As unfortunate as the reality of this may be to new candidates, there are ways to bring a new candidate’s name and platform to the forefront and dip into the “branding” pool. And that is through the voters themselves.
So the remainder of this article is meant to address the voters who are tired of the apathy and who have a desire to see their candidate of choice successfully elected into office.
Active, well-informed and confident supporters can offer their candidate so much more than the conventional “vote for my candidate” rhetoric. They need to avoid getting caught up in discussions and arguments that lead nowhere though. Too often they are approached by their opposition with questions or comments intended to inflame. This only hurts their particular candidate of choice and may cost their candidate a vote.
What to do?
- First and foremost, the supporter needs to be informed of why they support their candidate using relevant facts.

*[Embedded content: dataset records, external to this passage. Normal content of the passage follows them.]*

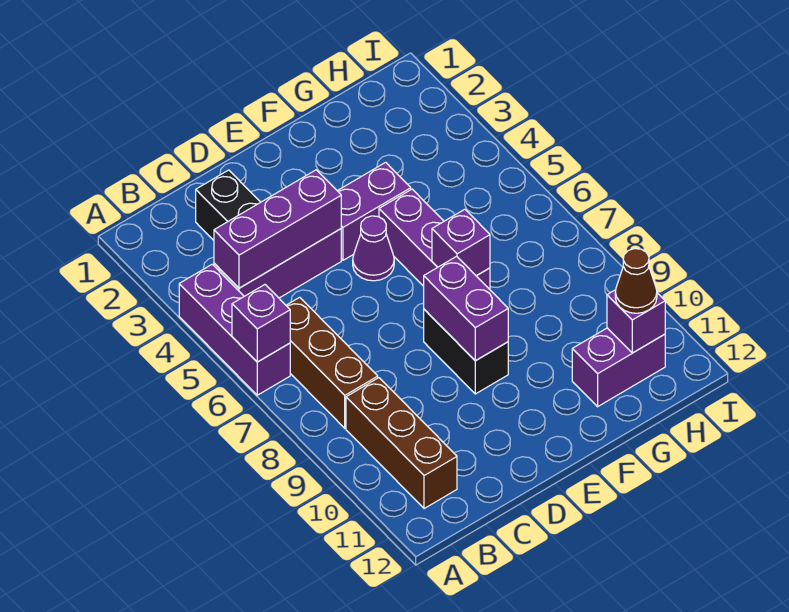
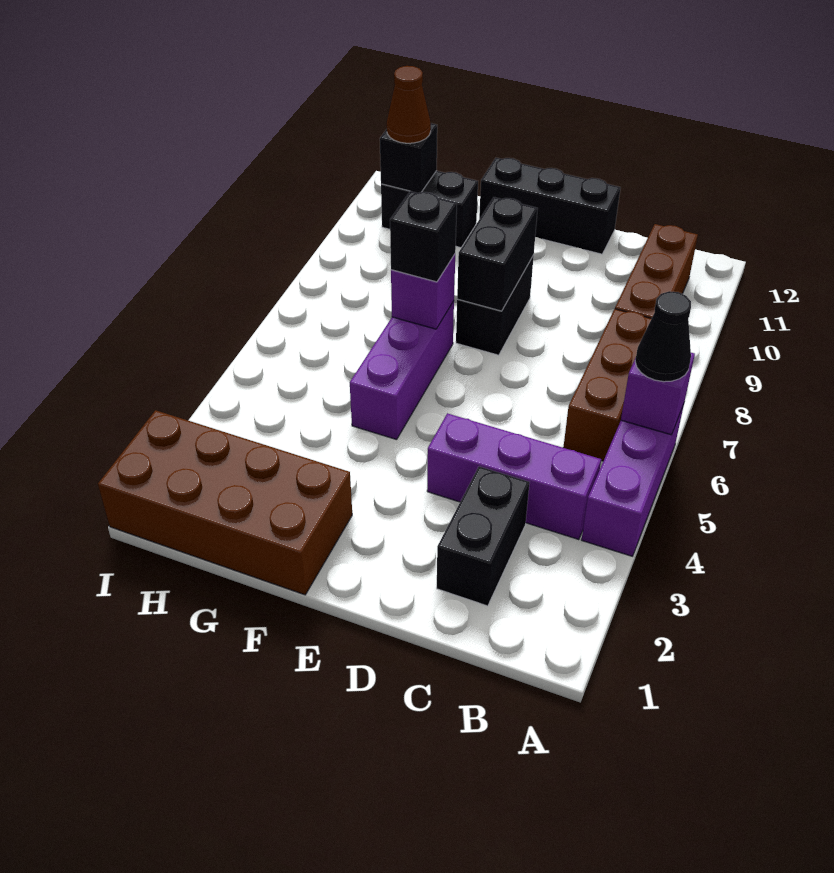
none -> black 1x1 cone [635,291,691,382]
purple 1x3 brick [214,170,341,288] -> none
none -> black 1x3 brick [479,158,621,254]
purple 1x2 brick [338,162,411,260] -> none
purple 1x1 cone [353,216,394,281] -> none
purple 1x2 brick [424,256,508,361] -> black 1x2 brick [457,197,538,311]
none -> brown 2x4 brick [98,410,352,595]
none -> black 1x1 brick [390,191,457,282]
purple 1x2 brick [572,328,665,407] -> black 1x2 brick [381,171,478,248]
purple 1x1 brick [607,290,665,353] -> black 1x1 brick [380,123,437,193]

- Secondly, the supporter needs to get out and actually do a ‘face to face’ with potential voters. This leaves more of an impression on a potential voter than the online method. Talking with one’s neighbours, talking while in line at the supermarket, seniors’ residents, coffee houses, farmers’ market, city events, sporting events and wherever the supporter gets out to, are positive steps.
- The supporter can also make use of opportunities to get people fired up about things that directly affect them. Most often if people don’t see an issue directly affecting them, they don’t act. For example, renters. A common thread amongst renters is that property taxes don’t affect them, so they don’t pay attention to what is happening in the community they are renting in. Letting them know that their rent is directly affected by taxes the landlord has to pay, which in turn increases the price of their monthly rent, should be a wake-up call.
- Seek out like-minded supporters and become creative in promoting your candidate. You have now started a grassroots movement. Stick to the facts and, if possible, stay away from dissing your candidate’s opposition, which in essence amounts to free advertising for the opposition. Have fun with the movement, but always keep in mind that whatever you do, it should reflect positively on your candidate of choice.
Case in point, a Stabnow member was given an handout by an individual who had received it via someone in their neighbourhood who strongly believed in the candidate they were promoting. This was not an “official campaign” handout, but it was plain, simple and effective with its message. Kudos to them for taking such an initiative. And it is an excellent example of the beginning of a grassroots movement in fighting voter apathy.
- Online discussion groups are great and an excellent way to link up with like-minded. One such chatline can be found on http://mybirdie.ca/ . This site also supplies various links to other groups that support either candidates themselves or specific platforms. Join them. Thoroughly explore their sites to become more informed. If they have chat sites, use them appropriately for great discussions.
But don’t stop there. Remember that the most impact you can lend to your candidate of choice, as well as help combat voter apathy, is to get out there and exhibit a friendly face – your face – to those who see no reason to visit the polls.
Above all, be creative, have fun and make your enthusiasm contagious.